The University is setting up a Social Sciences Academy modeled in part after the Society for the Humanities.
The initiative for the Academy is part of three initiatives to strengthen the social sciences at Cornell, outlined in a July 1, 2002 memo from President Hunter R. Rawlings III and Provost Biddy (Carolyn A.) Martin to the Social Sciences Advisory Council, academic deans and the chairs of social science departments.
The other initiatives include increasing the number of faculty lines in the government and economics departments and providing funds for aggressive recruiting of faculty. Each initiative will have a budget of roughly $500,000, according to Vice Provost Walter Cohen.
One of the central goals of the Academy is “[to] facilitate interdisciplinary work as well as cross-department cooperation and integration of research within the same discipline [by drawing] on the dispersed social science faculty and research initiatives at Cornell,” according to the working proposal of the Social Sciences Advisory Council.
The Academy is intended as “more narrowly focused on improving the social sciences at Cornell” than the Society for Humanities, and less as a way to develop scholars outside of the University, Cohen said.
Like the Society for the Humanities, the Academy will have a director, but it will also have the position of seminar chair.
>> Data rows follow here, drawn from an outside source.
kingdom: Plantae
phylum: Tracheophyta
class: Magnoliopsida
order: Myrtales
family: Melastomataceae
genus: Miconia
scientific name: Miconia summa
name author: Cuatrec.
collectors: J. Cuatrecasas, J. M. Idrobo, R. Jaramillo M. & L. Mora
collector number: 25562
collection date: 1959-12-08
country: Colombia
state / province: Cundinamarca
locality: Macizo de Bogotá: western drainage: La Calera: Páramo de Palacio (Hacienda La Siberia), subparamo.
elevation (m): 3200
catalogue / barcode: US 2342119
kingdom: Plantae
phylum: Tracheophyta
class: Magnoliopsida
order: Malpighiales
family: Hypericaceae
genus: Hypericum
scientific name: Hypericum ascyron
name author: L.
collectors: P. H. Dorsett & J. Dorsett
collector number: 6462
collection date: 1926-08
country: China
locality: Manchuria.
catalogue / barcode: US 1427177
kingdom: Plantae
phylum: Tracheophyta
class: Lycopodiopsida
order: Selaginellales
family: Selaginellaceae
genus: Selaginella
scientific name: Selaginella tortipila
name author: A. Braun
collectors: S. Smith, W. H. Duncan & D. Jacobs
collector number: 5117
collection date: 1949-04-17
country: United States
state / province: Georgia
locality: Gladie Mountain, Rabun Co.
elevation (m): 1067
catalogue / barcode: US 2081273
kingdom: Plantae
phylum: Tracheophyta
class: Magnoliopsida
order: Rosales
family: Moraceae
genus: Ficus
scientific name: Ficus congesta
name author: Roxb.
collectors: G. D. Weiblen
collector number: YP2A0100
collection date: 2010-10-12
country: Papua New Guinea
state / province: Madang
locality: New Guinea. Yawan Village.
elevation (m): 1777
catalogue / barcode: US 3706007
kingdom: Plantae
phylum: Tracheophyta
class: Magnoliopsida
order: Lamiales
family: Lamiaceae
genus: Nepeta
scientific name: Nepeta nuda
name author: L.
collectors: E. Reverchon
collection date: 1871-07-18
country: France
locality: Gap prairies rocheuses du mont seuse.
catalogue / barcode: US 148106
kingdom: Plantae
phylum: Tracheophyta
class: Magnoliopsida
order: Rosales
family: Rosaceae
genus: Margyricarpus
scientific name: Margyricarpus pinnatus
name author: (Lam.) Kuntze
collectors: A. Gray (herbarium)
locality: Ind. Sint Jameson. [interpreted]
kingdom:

The director will solicit proposals for the Academy’s common research program, leaving the Academy’s research and discussion seminar under the direction of the seminar chair, usually an expert in the year’s theme.
No permanent home has yet been found for the Academy. “We’re not going to say anything about that until we have it settled,” Cohen said, “but we will succeed.”
For students, the Academy aims to expose the latest trends in research, and to encourage faculty to develop new courses. The idea, Cohen said, is that “a useful [research] theme will generate courses that weren’t previously taught, courses likely to have an interdisciplinary and intercollegiate feel to them.”
Seminar participants at the Academy need not be social scientists, though the method of selecting the Academy’s fellows has yet to be sorted out.
The Academy’s seminars will be much like the University’s Social Science Seminar program that is already in place: a weekly affair in which faculty from across departments and colleges discuss topics related to a central point of inquiry. The current seminar, on law norms and society, lightens a seminar participant’s teaching load by one course. Under the Academy proposal, Cohen anticipates faculty in the seminar will have two fewer courses.
Although Cohen anticipates the Academy will have an array of public events, the specifics will depend on the Academy’s site and director.